[Supplied data — start]
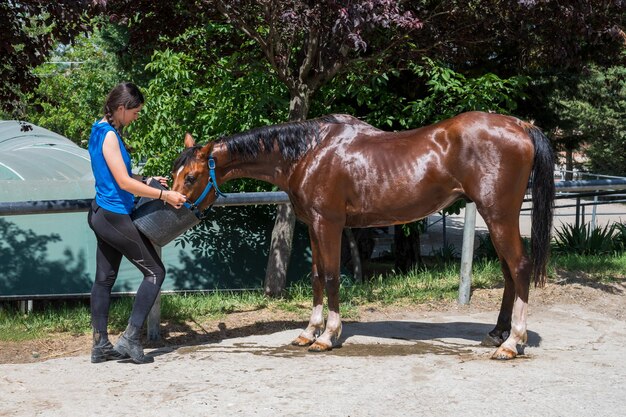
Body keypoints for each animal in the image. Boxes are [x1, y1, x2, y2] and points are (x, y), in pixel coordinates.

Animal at [169, 112, 552, 360]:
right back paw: (497, 334)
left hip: (499, 215)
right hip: (497, 217)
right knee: (508, 273)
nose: (175, 206)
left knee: (519, 268)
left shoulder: (328, 224)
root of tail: (522, 126)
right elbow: (315, 277)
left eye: (191, 176)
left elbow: (331, 277)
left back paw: (512, 343)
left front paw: (327, 336)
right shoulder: (312, 225)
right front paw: (308, 332)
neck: (309, 151)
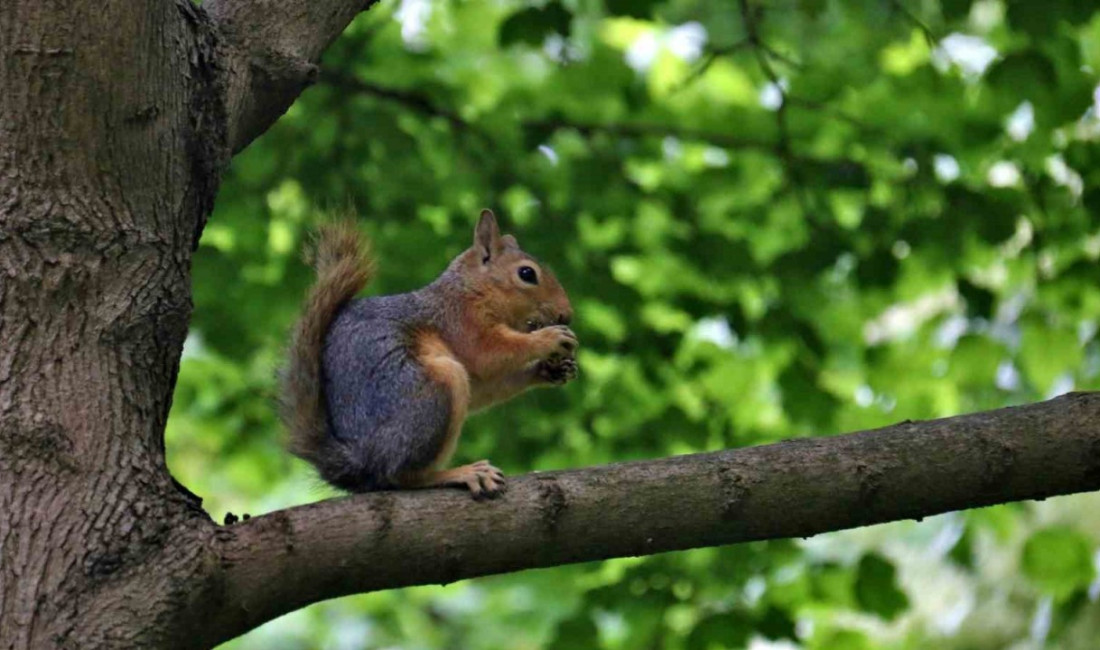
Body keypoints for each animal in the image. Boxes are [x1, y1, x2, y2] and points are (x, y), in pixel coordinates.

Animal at [279, 208, 580, 499]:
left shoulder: (475, 373)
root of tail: (361, 462)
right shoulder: (462, 323)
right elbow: (490, 354)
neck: (473, 290)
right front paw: (549, 338)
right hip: (434, 391)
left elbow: (486, 388)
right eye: (527, 274)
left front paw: (550, 370)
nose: (566, 314)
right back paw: (461, 473)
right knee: (399, 475)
[Supplied data — finish]
_Work to be completed_
Retype the entries verbatim and drop the pictures.

_Result below_
Body keypoints for each animal in the image. Boxes are [x1, y1, x2, y2] and points are (x, y), in pixel coordinates.

Animal at [169, 112, 552, 360]:
right back paw: (497, 334)
left hip: (499, 215)
right hip: (497, 217)
right knee: (508, 273)
nose: (175, 206)
left knee: (519, 268)
left shoulder: (328, 224)
root of tail: (522, 126)
right elbow: (315, 277)
left eye: (191, 176)
left elbow: (331, 277)
left back paw: (512, 343)
left front paw: (327, 336)
right shoulder: (312, 225)
right front paw: (308, 332)
neck: (309, 151)
Body keypoints for each animal in the image. Boxes are [x1, y1, x2, y2] and points are (x, y), in pixel coordinates.

Animal at [279, 208, 580, 499]:
left shoulder: (475, 373)
root of tail: (361, 462)
right shoulder: (462, 323)
right elbow: (490, 354)
neck: (473, 290)
right front paw: (549, 338)
right hip: (434, 391)
left elbow: (486, 388)
right eye: (527, 274)
left front paw: (550, 370)
nose: (566, 314)
right back paw: (461, 473)
right knee: (399, 475)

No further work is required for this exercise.